== Document ==
------------------------
That being said, I encourage you to experiment with vowels, consonants, and overall tongue position to find out what yields the best results for you and your sound. Tongue position can make a big difference in your sound, so use this to your advantage to create your best sound.

Tongue position experiment: Sustain an open G while changing your tongue position. Use a variety of vowels and consonants to hear and feel the different responses on the instrument. Who knew these tiny adjustments had such a major effect on our sound?


Breath attack vs. tongue attack

Now that you know exactly what your tongue should be doing for proper articulation, let’s introduce a new kind of articulation – breath attacks! Instead of starting the sound with the tongue, you can start the sound with the air/breath to create a more nuanced response. I generally use breath attack on delicate entrances (especially in the altissimo register), but breath attacks can also be used for guttural diaphragmatic accents. It is important to develop and refine as many different articulation styles as possible, as each one can be used in a variety of different musical situations.
------------------------
(Entries drawn from a collection)
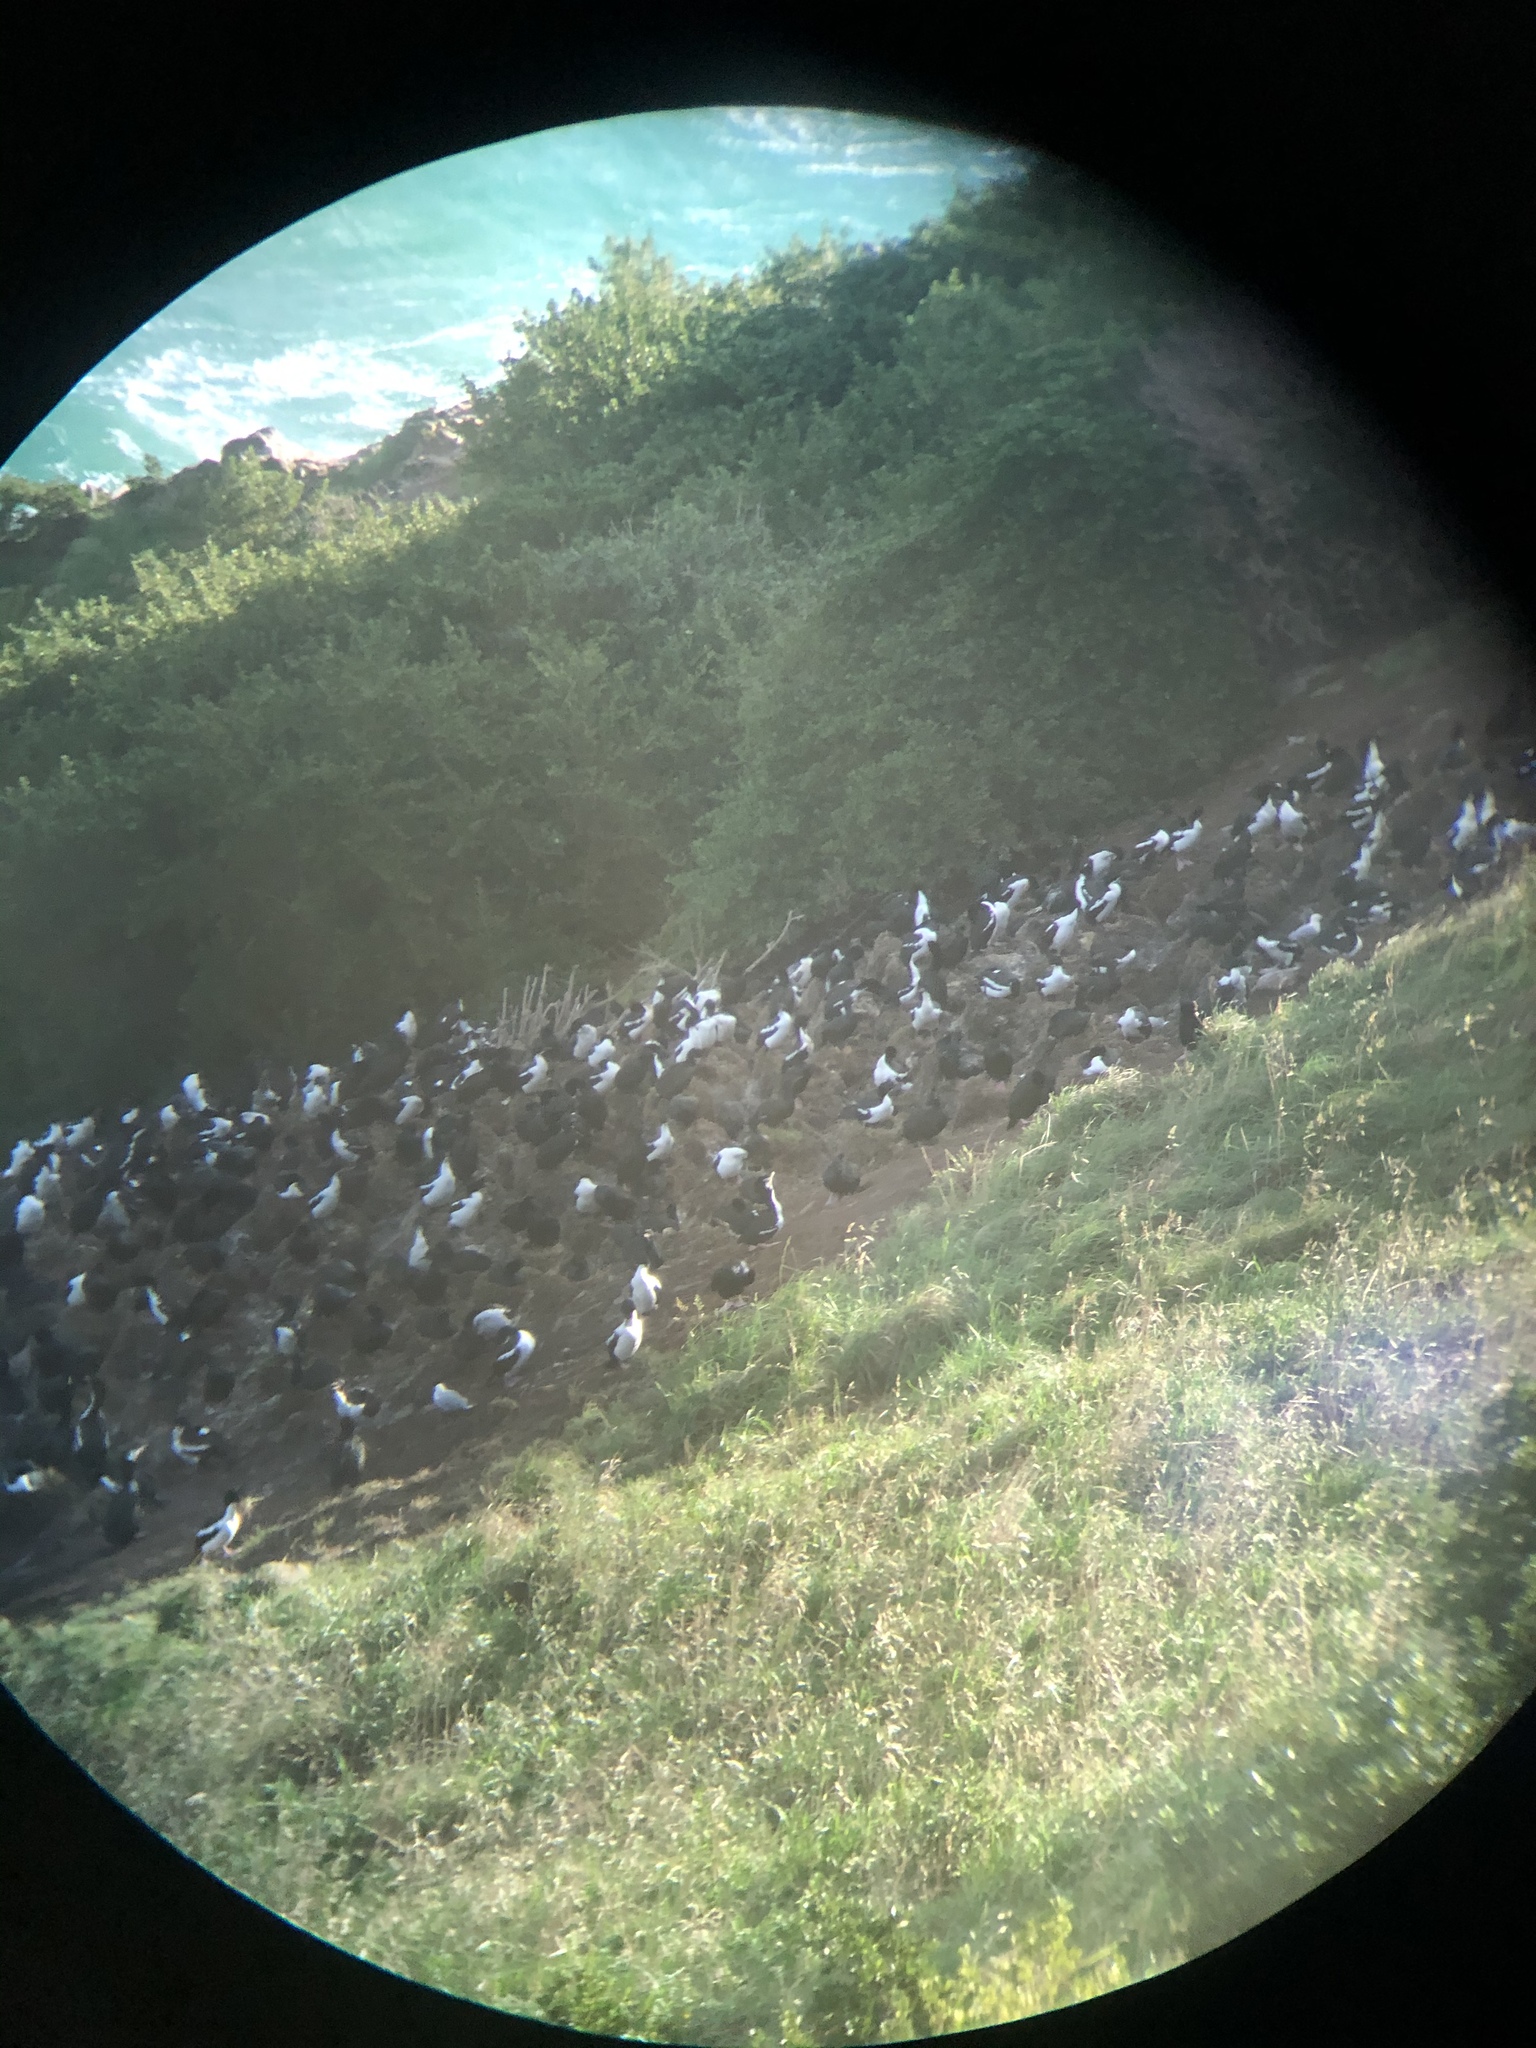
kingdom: Animalia
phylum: Chordata
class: Aves
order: Suliformes
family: Phalacrocoracidae
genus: Leucocarbo
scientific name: Leucocarbo chalconotus
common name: Stewart shag
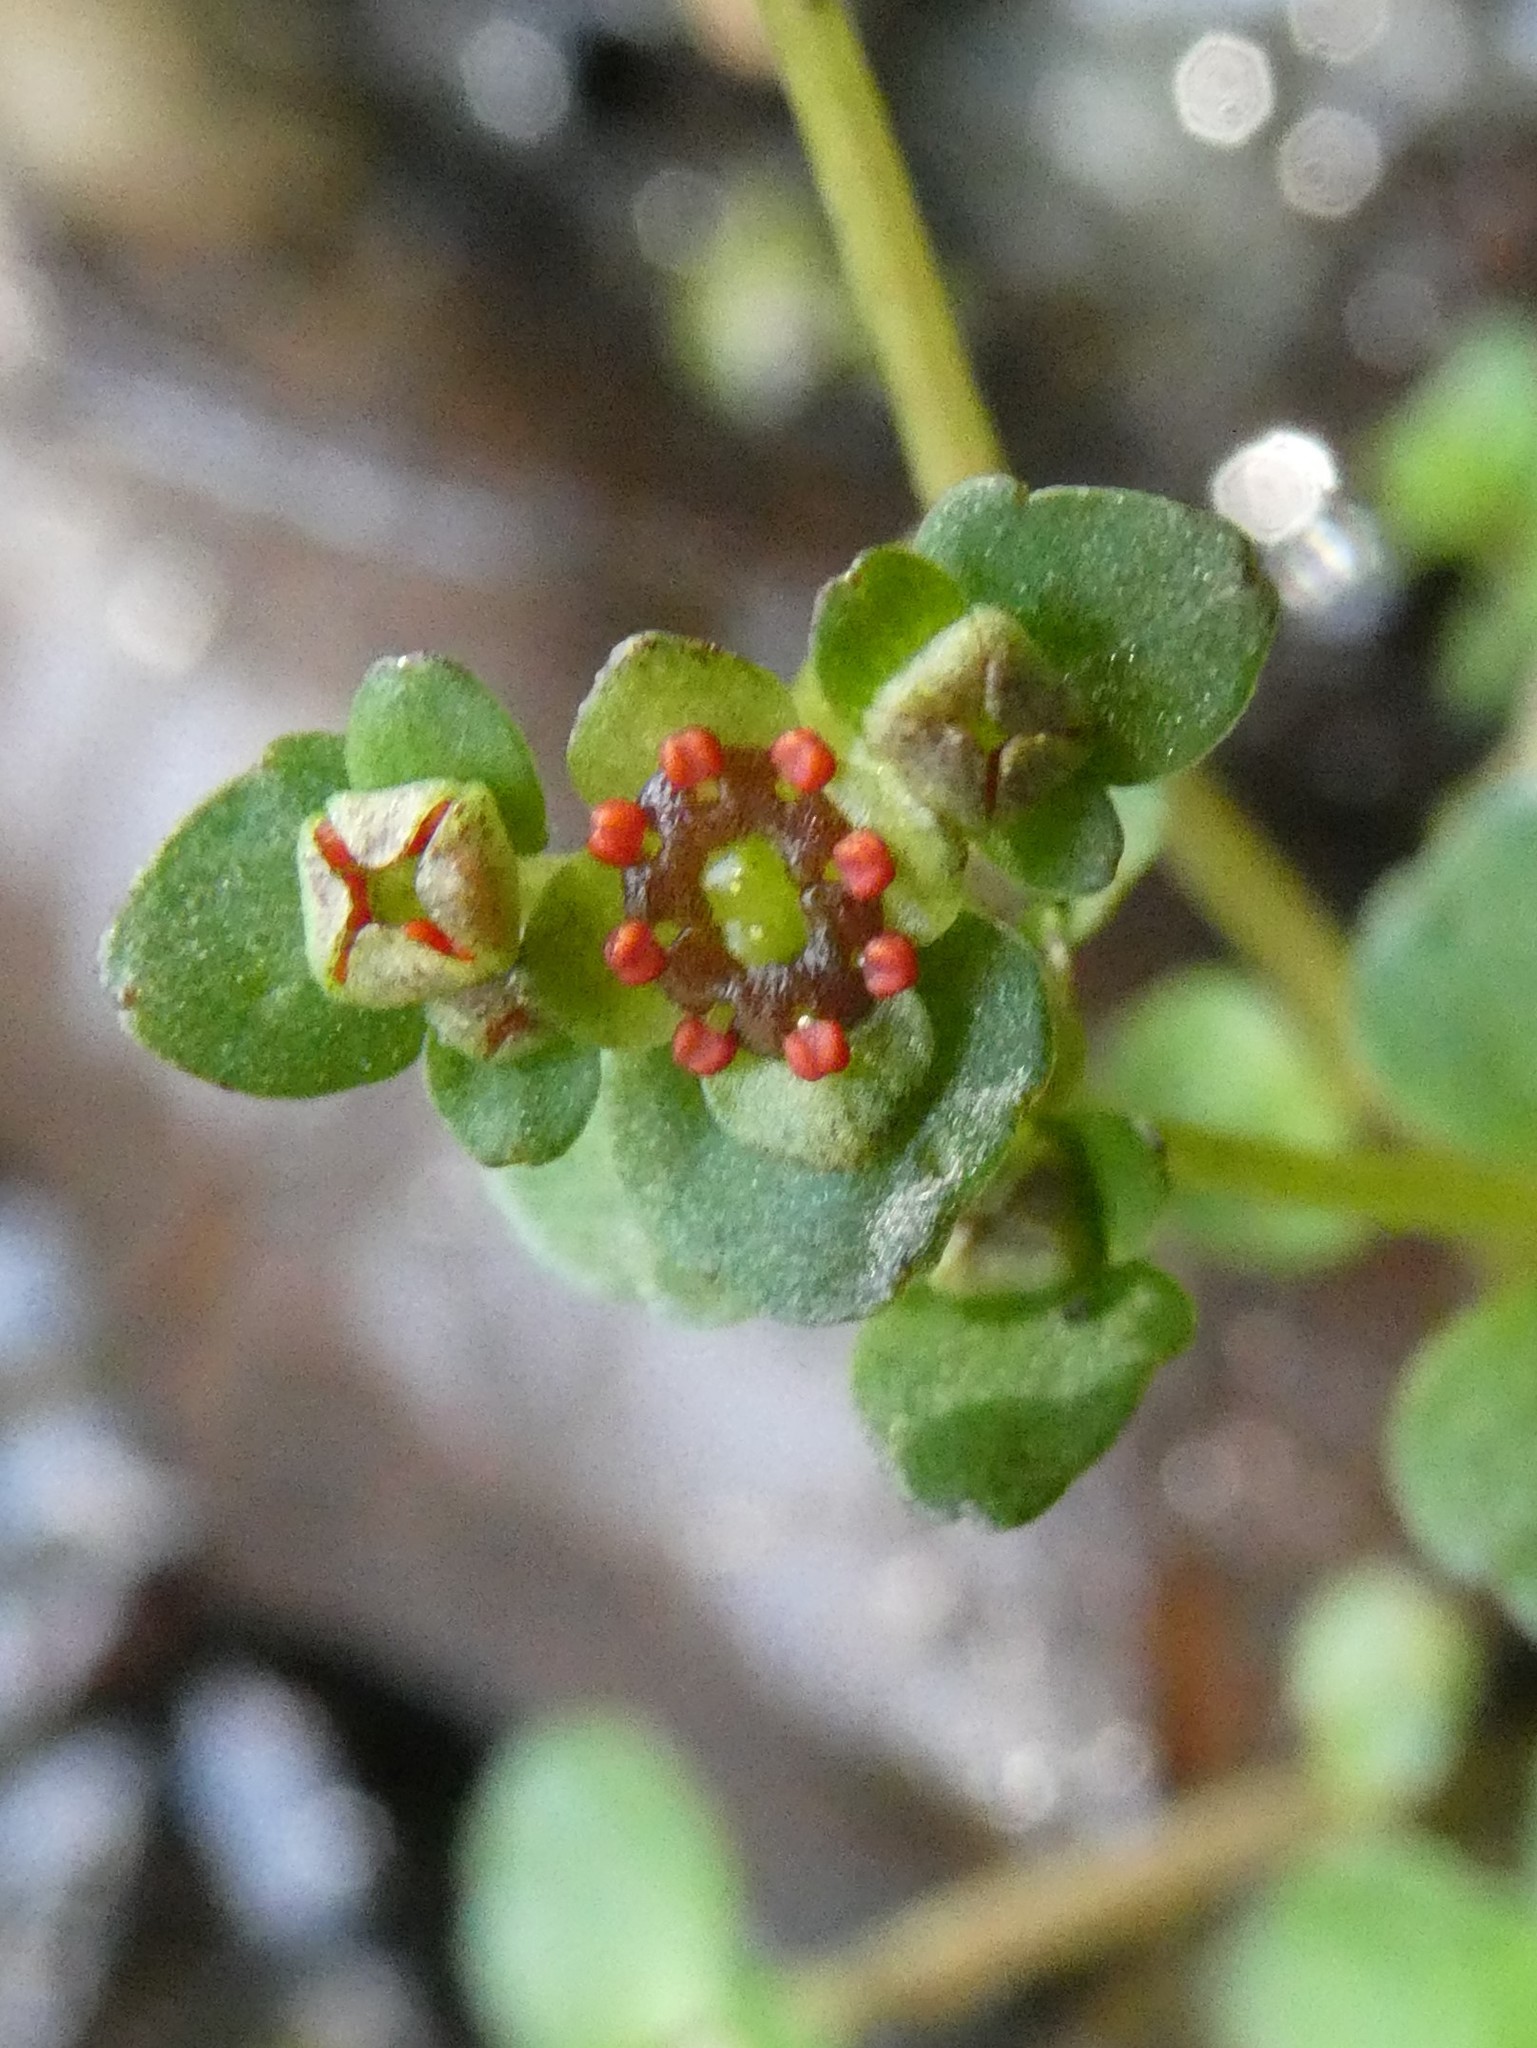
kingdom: Plantae
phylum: Tracheophyta
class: Magnoliopsida
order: Saxifragales
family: Saxifragaceae
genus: Chrysosplenium
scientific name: Chrysosplenium americanum
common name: American golden-saxifrage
------------------------
== What is needed ==
In the articulation text above, copy out everything from "Tongue position experiment: Sustain" down to "different musical situations.".

== Expected answer ==
Tongue position experiment: Sustain an open G while changing your tongue position. Use a variety of vowels and consonants to hear and feel the different responses on the instrument. Who knew these tiny adjustments had such a major effect on our sound?


Breath attack vs. tongue attack

Now that you know exactly what your tongue should be doing for proper articulation, let’s introduce a new kind of articulation – breath attacks! Instead of starting the sound with the tongue, you can start the sound with the air/breath to create a more nuanced response. I generally use breath attack on delicate entrances (especially in the altissimo register), but breath attacks can also be used for guttural diaphragmatic accents. It is important to develop and refine as many different articulation styles as possible, as each one can be used in a variety of different musical situations.